'''

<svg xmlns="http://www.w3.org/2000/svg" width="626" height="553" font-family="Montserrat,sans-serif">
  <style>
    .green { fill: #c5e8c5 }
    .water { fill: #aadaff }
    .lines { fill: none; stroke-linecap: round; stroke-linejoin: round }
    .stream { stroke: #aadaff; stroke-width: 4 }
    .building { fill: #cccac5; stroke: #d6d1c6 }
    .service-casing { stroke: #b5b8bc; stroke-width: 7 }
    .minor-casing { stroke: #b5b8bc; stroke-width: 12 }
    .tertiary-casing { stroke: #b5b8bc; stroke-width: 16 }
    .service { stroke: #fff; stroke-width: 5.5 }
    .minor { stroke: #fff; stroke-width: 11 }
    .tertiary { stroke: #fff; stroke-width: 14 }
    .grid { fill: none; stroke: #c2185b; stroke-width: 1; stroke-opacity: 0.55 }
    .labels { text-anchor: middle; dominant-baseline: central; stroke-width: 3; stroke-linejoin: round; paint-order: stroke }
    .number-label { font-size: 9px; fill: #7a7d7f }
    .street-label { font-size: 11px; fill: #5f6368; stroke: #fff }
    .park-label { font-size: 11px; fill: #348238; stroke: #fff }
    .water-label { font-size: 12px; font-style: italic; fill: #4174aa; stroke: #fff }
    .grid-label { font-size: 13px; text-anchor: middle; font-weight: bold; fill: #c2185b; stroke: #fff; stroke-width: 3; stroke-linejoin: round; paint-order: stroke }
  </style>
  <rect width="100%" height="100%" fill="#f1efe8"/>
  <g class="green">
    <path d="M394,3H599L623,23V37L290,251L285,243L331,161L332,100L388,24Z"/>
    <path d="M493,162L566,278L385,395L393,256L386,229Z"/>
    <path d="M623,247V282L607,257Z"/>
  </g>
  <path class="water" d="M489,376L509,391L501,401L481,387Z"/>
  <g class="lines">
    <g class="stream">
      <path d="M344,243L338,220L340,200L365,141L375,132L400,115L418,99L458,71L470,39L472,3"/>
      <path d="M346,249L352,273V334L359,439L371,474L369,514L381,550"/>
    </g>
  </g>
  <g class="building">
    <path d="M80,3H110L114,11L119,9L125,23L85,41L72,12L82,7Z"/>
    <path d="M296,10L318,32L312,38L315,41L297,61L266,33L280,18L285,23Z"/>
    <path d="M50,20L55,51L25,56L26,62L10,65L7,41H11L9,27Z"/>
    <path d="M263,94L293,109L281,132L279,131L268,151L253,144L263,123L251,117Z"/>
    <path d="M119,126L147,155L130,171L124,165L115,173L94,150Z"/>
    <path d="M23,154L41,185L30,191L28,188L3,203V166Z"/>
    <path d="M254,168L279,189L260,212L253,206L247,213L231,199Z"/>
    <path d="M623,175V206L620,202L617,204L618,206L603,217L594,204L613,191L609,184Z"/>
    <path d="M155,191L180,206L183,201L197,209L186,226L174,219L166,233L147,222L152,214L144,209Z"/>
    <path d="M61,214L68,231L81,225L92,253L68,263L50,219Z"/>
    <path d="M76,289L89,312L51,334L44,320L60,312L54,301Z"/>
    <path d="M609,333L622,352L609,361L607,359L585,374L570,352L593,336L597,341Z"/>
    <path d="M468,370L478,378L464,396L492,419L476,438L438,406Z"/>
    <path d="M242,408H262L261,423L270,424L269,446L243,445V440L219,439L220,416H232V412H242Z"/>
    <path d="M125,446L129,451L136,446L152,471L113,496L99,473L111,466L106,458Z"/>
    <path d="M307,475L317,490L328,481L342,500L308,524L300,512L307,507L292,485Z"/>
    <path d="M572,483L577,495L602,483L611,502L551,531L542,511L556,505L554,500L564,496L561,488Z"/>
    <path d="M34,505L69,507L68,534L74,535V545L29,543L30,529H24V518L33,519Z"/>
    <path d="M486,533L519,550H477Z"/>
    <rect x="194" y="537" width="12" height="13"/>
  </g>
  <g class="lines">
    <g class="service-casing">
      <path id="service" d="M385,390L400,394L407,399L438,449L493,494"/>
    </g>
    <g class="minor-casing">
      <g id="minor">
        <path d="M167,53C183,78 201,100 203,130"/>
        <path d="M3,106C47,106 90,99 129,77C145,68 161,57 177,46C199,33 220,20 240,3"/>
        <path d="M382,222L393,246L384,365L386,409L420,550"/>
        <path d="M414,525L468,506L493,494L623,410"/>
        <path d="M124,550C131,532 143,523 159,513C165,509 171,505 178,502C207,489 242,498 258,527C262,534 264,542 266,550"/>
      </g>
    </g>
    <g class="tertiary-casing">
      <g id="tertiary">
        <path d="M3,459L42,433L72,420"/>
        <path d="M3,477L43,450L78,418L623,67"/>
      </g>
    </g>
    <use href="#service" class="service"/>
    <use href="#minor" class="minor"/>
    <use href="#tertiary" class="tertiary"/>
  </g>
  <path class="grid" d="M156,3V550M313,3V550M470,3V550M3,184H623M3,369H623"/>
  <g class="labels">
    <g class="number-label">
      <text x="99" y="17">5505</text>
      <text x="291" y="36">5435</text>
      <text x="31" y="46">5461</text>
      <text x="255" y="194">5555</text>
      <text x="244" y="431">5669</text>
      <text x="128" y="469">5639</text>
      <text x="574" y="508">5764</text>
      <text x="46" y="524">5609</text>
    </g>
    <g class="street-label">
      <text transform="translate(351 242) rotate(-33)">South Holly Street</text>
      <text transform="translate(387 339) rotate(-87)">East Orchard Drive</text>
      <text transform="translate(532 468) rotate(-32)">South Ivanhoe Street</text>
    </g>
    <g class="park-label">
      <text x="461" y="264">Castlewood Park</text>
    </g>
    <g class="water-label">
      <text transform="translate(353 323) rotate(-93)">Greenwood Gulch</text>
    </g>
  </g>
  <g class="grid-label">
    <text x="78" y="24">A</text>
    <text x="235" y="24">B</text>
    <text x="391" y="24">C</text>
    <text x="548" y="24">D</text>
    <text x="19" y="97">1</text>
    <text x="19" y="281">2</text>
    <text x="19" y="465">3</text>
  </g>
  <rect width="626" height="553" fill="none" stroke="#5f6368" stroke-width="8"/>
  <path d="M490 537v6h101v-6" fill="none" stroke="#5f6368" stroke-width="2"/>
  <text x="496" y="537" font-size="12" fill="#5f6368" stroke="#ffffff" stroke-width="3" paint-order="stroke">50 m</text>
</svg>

'''

Character for character, reproduce all of the lines above.

» PROBLEM SOLUTION
<svg xmlns="http://www.w3.org/2000/svg" width="626" height="553" font-family="Montserrat,sans-serif">
  <style>
    .green { fill: #c5e8c5 }
    .water { fill: #aadaff }
    .lines { fill: none; stroke-linecap: round; stroke-linejoin: round }
    .stream { stroke: #aadaff; stroke-width: 4 }
    .building { fill: #cccac5; stroke: #d6d1c6 }
    .service-casing { stroke: #b5b8bc; stroke-width: 7 }
    .minor-casing { stroke: #b5b8bc; stroke-width: 12 }
    .tertiary-casing { stroke: #b5b8bc; stroke-width: 16 }
    .service { stroke: #fff; stroke-width: 5.5 }
    .minor { stroke: #fff; stroke-width: 11 }
    .tertiary { stroke: #fff; stroke-width: 14 }
    .grid { fill: none; stroke: #c2185b; stroke-width: 1; stroke-opacity: 0.55 }
    .labels { text-anchor: middle; dominant-baseline: central; stroke-width: 3; stroke-linejoin: round; paint-order: stroke }
    .number-label { font-size: 9px; fill: #7a7d7f }
    .street-label { font-size: 11px; fill: #5f6368; stroke: #fff }
    .park-label { font-size: 11px; fill: #348238; stroke: #fff }
    .water-label { font-size: 12px; font-style: italic; fill: #4174aa; stroke: #fff }
    .grid-label { font-size: 13px; text-anchor: middle; font-weight: bold; fill: #c2185b; stroke: #fff; stroke-width: 3; stroke-linejoin: round; paint-order: stroke }
  </style>
  <rect width="100%" height="100%" fill="#f1efe8"/>
  <g class="green">
    <path d="M394,3H599L623,23V37L290,251L285,243L331,161L332,100L388,24Z"/>
    <path d="M493,162L566,278L385,395L393,256L386,229Z"/>
    <path d="M623,247V282L607,257Z"/>
  </g>
  <path class="water" d="M489,376L509,391L501,401L481,387Z"/>
  <g class="lines">
    <g class="stream">
      <path d="M344,243L338,220L340,200L365,141L375,132L400,115L418,99L458,71L470,39L472,3"/>
      <path d="M346,249L352,273V334L359,439L371,474L369,514L381,550"/>
    </g>
  </g>
  <g class="building">
    <path d="M80,3H110L114,11L119,9L125,23L85,41L72,12L82,7Z"/>
    <path d="M296,10L318,32L312,38L315,41L297,61L266,33L280,18L285,23Z"/>
    <path d="M50,20L55,51L25,56L26,62L10,65L7,41H11L9,27Z"/>
    <path d="M263,94L293,109L281,132L279,131L268,151L253,144L263,123L251,117Z"/>
    <path d="M119,126L147,155L130,171L124,165L115,173L94,150Z"/>
    <path d="M23,154L41,185L30,191L28,188L3,203V166Z"/>
    <path d="M254,168L279,189L260,212L253,206L247,213L231,199Z"/>
    <path d="M623,175V206L620,202L617,204L618,206L603,217L594,204L613,191L609,184Z"/>
    <path d="M155,191L180,206L183,201L197,209L186,226L174,219L166,233L147,222L152,214L144,209Z"/>
    <path d="M61,214L68,231L81,225L92,253L68,263L50,219Z"/>
    <path d="M76,289L89,312L51,334L44,320L60,312L54,301Z"/>
    <path d="M609,333L622,352L609,361L607,359L585,374L570,352L593,336L597,341Z"/>
    <path d="M468,370L478,378L464,396L492,419L476,438L438,406Z"/>
    <path d="M242,408H262L261,423L270,424L269,446L243,445V440L219,439L220,416H232V412H242Z"/>
    <path d="M125,446L129,451L136,446L152,471L113,496L99,473L111,466L106,458Z"/>
    <path d="M307,475L317,490L328,481L342,500L308,524L300,512L307,507L292,485Z"/>
    <path d="M572,483L577,495L602,483L611,502L551,531L542,511L556,505L554,500L564,496L561,488Z"/>
    <path d="M34,505L69,507L68,534L74,535V545L29,543L30,529H24V518L33,519Z"/>
    <path d="M486,533L519,550H477Z"/>
    <rect x="194" y="537" width="12" height="13"/>
  </g>
  <g class="lines">
    <g class="service-casing">
      <path id="service" d="M385,390L400,394L407,399L438,449L493,494"/>
    </g>
    <g class="minor-casing">
      <g id="minor">
        <path d="M167,53C183,78 201,100 203,130"/>
        <path d="M3,106C47,106 90,99 129,77C145,68 161,57 177,46C199,33 220,20 240,3"/>
        <path d="M382,222L393,246L384,365L386,409L420,550"/>
        <path d="M414,525L468,506L493,494L623,410"/>
        <path d="M124,550C131,532 143,523 159,513C165,509 171,505 178,502C207,489 242,498 258,527C262,534 264,542 266,550"/>
      </g>
    </g>
    <g class="tertiary-casing">
      <g id="tertiary">
        <path d="M3,459L42,433L72,420"/>
        <path d="M3,477L43,450L78,418L623,67"/>
      </g>
    </g>
    <use href="#service" class="service"/>
    <use href="#minor" class="minor"/>
    <use href="#tertiary" class="tertiary"/>
  </g>
  <path class="grid" d="M156,3V550M313,3V550M470,3V550M3,184H623M3,369H623"/>
  <g class="labels">
    <g class="number-label">
      <text x="99" y="17">5505</text>
      <text x="291" y="36">5435</text>
      <text x="31" y="46">5461</text>
      <text x="255" y="194">5555</text>
      <text x="244" y="431">5669</text>
      <text x="128" y="469">5639</text>
      <text x="574" y="508">5764</text>
      <text x="46" y="524">5609</text>
    </g>
    <g class="street-label">
      <text transform="translate(351 242) rotate(-33)">South Holly Street</text>
      <text transform="translate(387 339) rotate(-87)">East Orchard Drive</text>
      <text transform="translate(532 468) rotate(-32)">South Ivanhoe Street</text>
    </g>
    <g class="park-label">
      <text x="461" y="264">Castlewood Park</text>
    </g>
    <g class="water-label">
      <text transform="translate(353 323) rotate(-93)">Greenwood Gulch</text>
    </g>
  </g>
  <g class="grid-label">
    <text x="78" y="24">A</text>
    <text x="235" y="24">B</text>
    <text x="391" y="24">C</text>
    <text x="548" y="24">D</text>
    <text x="19" y="97">1</text>
    <text x="19" y="281">2</text>
    <text x="19" y="465">3</text>
  </g>
  <rect width="626" height="553" fill="none" stroke="#5f6368" stroke-width="8"/>
  <path d="M490 537v6h101v-6" fill="none" stroke="#5f6368" stroke-width="2"/>
  <text x="496" y="537" font-size="12" fill="#5f6368" stroke="#ffffff" stroke-width="3" paint-order="stroke">50 m</text>
</svg>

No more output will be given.